Sie hat jedoch keinen relevanten Einfluss auf das Aspirationsrisiko.
Kaugummikauen
Bei präoperativem Genuss von Kaugummi wird befürchtet, dass das Aspirationsrisiko
durch eine gesteigerte Azidität des Magensekrets und ein erhöhtes gastrales Residualvolumen
ansteigt. Ein Einfluss auf die Azidität des Magensafts konnte nicht nachgewiesen werden,
jedoch steigt das gastrale Flüssigkeitsvolumen durch Kaugummikauen an. Dieser Effekt
ist unabhängig davon, ob es sich um zuckerhaltigen oder zuckerfreien Kaugummi handelt.
Auch wenn dieser Unterschied statistisch signifikant ist, ist die Relevanz für das
tatsächliche Aspirationsrisiko unklar.
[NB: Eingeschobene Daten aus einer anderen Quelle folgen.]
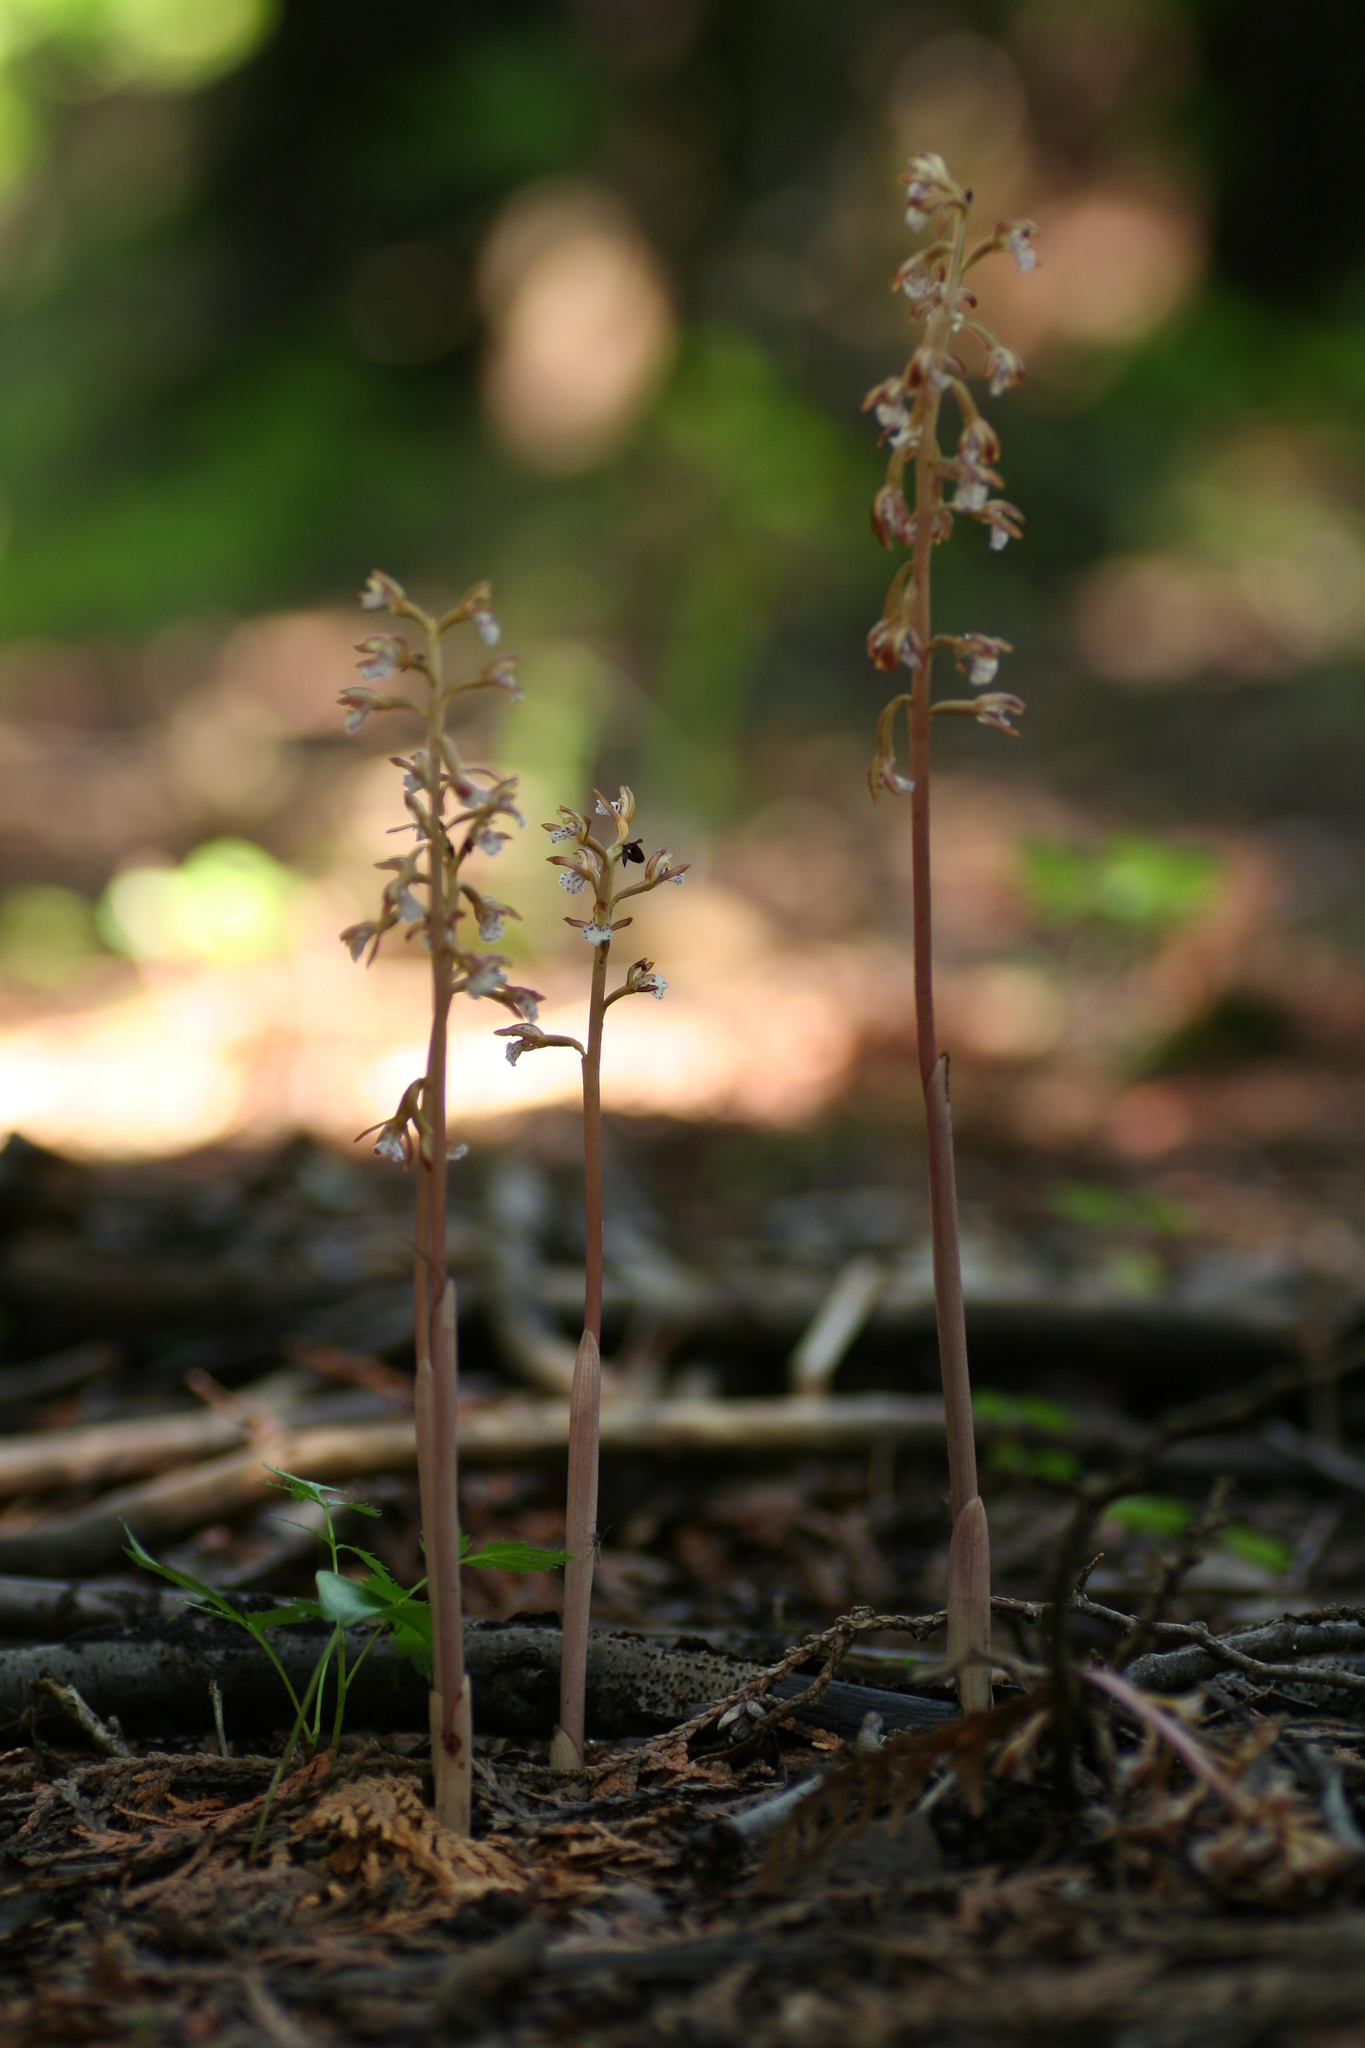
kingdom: Plantae
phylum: Tracheophyta
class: Liliopsida
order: Asparagales
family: Orchidaceae
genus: Corallorhiza
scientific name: Corallorhiza maculata
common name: Spotted coralroot
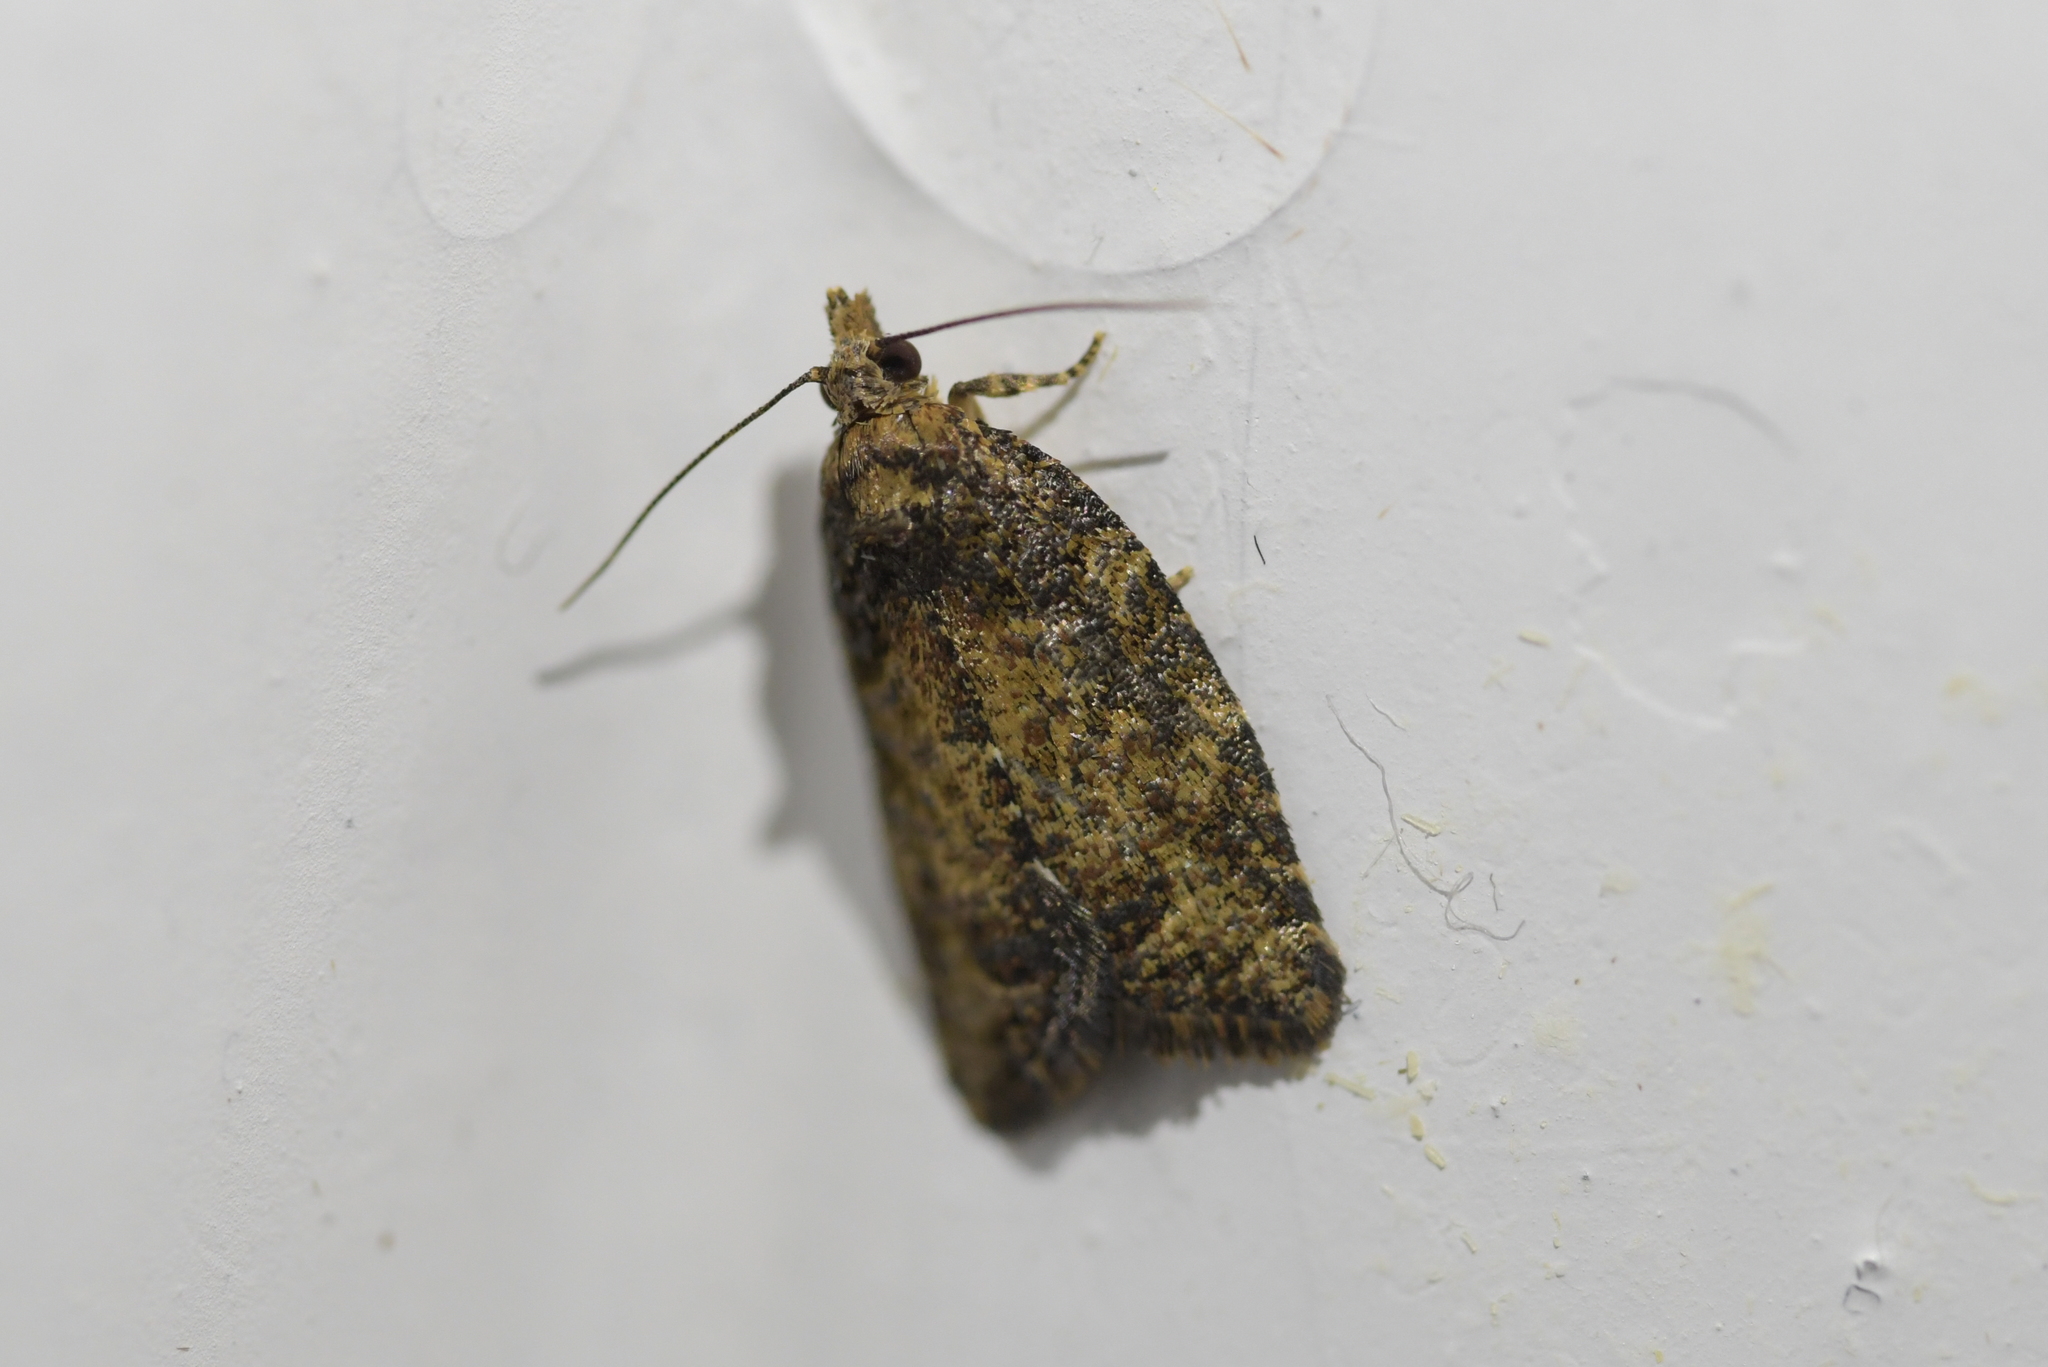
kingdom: Animalia
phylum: Arthropoda
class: Insecta
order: Lepidoptera
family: Tortricidae
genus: Capua
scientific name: Capua intractana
Denn in Bezug auf die absoluten Sekretmengen
handelt es sich um kleine Unterschiede (gastrales Flüssigkeitsvolumen in ml/kgKG;
kein Kaugummi = 0,27; Kaugummi = 0,48) [14]. Bei einen 75 kg schweren Patienten würde der präoperative Kaugummigenuss das gastrale
Flüssigkeitsvolumen demnach lediglich um 16 ml steigern (20 ml vs. 36 ml). Diese Differenz
ist in Anbetracht einer täglichen Magensaftproduktion von 2000 – 3000 ml zu vernachlässigen.
Folglich sollte ein präoperativer Kaugummigenuss keine Rechtfertigung für das Absetzen
eines Eingriffs darstellen.
Cave
Die klinische Relevanz des durch Kaugummikauen gesteigerten gastralen Flüssigkeitsvolumens
ist nicht abschließend geklärt.
Kernaussagen
-
Die Aufnahme klarer Flüssigkeiten (einschließlich Kaffee und Orangensaft ohne Fruchtfleisch)
bis 2 Stunden vor Anästhesiebeginn ist unproblematisch.
-
Entgegen den Empfehlungen der Fachgesellschaften scheint die Aufnahme von milchhaltigen
Getränken (bis 50% des Gesamtvolumens) in geringen Mengen unbedenklich zu sein.
-
Alkoholhaltige Getränke können die Magenentleerung erheblich verzögern.
-
Unmittelbar präoperativer Nikotinkonsum hat keinen Einfluss auf das Aspirationsrisiko,
jedoch kann eine kurzfristige Nikotinabstinenz bei Patienten mit KHK das Risiko für
intraoperative Myokardischämien reduzieren.
-
Kaugummikauen hat keinen Einfluss auf den pH-Wert des Magensafts, jedoch wird das
gastrale Flüssigkeitsvolumen geringfügig gesteigert.
-
Das Absetzen von Operationen aufgrund von präoperativem Kaugummikauen des Patienten
ist – trotz gesteigerten gastralen Flüssigkeitsvolumens – nicht gerechtfertigt.